Todos são aprovados sem que se conheça o que pensam. São elogiados de tal forma
pelos senadores que fica a impressão que estão, com antecedência, desejando obter
a simpatia dos futuros ministros frente a um eventual processo. Em síntese: as
sabatinas são uma farsa e desmoralizam tanto o Senado como o STF.
No Brasil,
estranhamente, os ministros acabaram virando celebridades. Dão entrevistas a
toda hora e sobre qualquer assunto.
Um
deles chegou a “abrir sua casa” para uma reportagem e tirou uma foto deitado na
cama ao lado da sua esposa! Tem ministro poeta, outro é empresário de ensino,
tem ministro que foi reprovado em concurso para juiz — duas vezes, e mesmo assim
foi alçado ao posto maior da carreira, mas sem concurso, claro—, tem ministro
que chegou lá devido à sorte de quem era vizinho da sua mãe.
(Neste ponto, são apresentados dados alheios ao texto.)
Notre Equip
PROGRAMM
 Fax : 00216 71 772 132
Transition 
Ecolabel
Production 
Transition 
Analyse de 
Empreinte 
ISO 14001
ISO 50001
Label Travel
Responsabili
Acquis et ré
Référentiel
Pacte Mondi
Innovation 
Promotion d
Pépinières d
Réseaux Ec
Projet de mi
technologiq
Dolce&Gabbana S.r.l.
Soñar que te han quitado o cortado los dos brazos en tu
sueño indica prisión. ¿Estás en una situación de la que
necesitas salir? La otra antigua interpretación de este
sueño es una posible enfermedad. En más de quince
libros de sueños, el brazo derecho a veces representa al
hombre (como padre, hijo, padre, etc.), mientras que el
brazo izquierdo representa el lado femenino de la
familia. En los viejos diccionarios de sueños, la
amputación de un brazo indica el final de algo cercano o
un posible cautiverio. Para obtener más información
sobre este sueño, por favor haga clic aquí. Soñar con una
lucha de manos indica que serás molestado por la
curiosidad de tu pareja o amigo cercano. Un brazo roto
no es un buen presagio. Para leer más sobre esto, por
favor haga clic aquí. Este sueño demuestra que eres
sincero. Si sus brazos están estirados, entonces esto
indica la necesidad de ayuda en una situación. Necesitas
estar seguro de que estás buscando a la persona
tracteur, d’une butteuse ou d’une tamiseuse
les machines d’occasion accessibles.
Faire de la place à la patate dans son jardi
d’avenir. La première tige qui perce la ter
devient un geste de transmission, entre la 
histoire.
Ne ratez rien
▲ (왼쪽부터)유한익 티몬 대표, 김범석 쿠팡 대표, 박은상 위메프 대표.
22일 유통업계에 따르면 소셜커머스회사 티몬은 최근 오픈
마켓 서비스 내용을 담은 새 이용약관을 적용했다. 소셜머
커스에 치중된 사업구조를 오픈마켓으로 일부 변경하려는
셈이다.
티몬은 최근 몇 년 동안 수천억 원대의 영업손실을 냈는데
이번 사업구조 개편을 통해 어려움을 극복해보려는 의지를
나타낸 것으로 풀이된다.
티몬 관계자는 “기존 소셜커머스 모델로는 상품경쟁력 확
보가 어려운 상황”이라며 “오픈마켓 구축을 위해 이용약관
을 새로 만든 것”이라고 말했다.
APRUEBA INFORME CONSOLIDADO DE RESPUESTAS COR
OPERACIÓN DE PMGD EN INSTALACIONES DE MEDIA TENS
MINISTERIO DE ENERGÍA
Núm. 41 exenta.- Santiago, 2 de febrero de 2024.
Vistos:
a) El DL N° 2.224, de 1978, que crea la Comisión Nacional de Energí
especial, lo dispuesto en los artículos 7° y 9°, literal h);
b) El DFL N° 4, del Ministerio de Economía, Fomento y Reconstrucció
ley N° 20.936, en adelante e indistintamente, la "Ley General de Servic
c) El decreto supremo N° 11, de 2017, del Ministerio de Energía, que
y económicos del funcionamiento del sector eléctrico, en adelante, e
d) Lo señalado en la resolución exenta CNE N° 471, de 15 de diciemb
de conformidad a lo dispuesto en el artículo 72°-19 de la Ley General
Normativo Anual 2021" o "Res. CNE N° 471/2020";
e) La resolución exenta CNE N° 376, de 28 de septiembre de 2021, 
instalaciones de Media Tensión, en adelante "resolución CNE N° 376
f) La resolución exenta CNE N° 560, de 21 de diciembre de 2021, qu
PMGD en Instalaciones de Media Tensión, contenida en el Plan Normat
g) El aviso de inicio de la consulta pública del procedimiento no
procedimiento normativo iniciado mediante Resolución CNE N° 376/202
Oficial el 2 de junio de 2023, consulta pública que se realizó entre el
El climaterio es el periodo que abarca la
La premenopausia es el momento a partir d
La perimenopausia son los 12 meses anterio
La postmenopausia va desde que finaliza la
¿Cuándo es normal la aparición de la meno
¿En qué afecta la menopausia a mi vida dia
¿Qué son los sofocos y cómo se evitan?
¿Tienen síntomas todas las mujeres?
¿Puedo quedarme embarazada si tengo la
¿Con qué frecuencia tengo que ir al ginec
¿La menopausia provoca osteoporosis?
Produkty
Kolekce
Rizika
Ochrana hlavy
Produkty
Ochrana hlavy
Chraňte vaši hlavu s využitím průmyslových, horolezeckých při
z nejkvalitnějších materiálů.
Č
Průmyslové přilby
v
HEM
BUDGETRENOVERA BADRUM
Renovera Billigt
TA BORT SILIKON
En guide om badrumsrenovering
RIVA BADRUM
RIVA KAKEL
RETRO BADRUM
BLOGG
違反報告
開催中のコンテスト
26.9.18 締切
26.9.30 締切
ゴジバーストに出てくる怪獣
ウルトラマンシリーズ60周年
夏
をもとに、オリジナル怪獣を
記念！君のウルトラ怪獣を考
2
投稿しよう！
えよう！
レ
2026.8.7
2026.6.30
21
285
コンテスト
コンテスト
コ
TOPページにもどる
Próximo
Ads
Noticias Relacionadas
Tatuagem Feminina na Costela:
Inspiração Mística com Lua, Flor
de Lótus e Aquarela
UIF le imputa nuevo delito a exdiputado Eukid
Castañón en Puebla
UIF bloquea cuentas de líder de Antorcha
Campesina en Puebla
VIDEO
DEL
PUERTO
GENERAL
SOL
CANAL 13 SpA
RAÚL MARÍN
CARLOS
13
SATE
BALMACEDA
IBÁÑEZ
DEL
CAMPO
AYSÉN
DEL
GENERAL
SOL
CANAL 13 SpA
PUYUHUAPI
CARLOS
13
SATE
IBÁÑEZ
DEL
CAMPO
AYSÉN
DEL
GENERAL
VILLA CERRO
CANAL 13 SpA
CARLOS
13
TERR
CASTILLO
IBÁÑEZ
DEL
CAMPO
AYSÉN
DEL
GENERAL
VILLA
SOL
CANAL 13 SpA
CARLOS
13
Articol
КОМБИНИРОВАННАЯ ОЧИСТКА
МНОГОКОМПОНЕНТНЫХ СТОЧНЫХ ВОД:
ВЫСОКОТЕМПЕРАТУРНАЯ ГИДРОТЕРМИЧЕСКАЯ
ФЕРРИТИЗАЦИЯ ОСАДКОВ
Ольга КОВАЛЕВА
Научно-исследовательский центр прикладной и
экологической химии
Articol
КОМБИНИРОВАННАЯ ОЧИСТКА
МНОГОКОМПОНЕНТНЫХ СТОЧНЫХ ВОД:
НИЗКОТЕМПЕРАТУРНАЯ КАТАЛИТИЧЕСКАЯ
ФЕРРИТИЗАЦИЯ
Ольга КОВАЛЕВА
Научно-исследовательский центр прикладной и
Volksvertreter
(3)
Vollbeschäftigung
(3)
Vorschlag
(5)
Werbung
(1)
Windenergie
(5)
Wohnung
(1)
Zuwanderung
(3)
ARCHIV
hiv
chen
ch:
Pior ainda são
aqueles que ficam alguns anos como ministros e retornam à advocacia, usando
como grife a passagem pelo Supremo.
O STF
padece também de um velha doença nacional: o empreguismo. São quase 3.000
funcionários, entre efetivos e terceirizados. Não é improvável que, se todos
comparecerem no mesmo dia ao trabalho, as instalações da Corte não sejam
suficientes para abrigá- los.
Como são 11
ministros, a média é de 272 funcionários para cada um. E o mais estranho são
funcionários que não estão diretamente vinculados à função precípua de julgar,
como as 235 recepcionistas e os 403 seguranças — deve ser a Corte mais segura
do mundo.
Essa
estrutura custa para a União uma bagatela da ordem de R$ 500 milhões ao ano.
Um bom
momento para o STF reencontrar a cidadania é o julgamento do mensalão.
Poderemos assistir como cada um dos 11 ministros vai agir. Pode ser que, finalmente,
a Corte rompa com seu triste passado de conluio com o Executivo e seja
uminstrumento de defesa dos valores democráticos.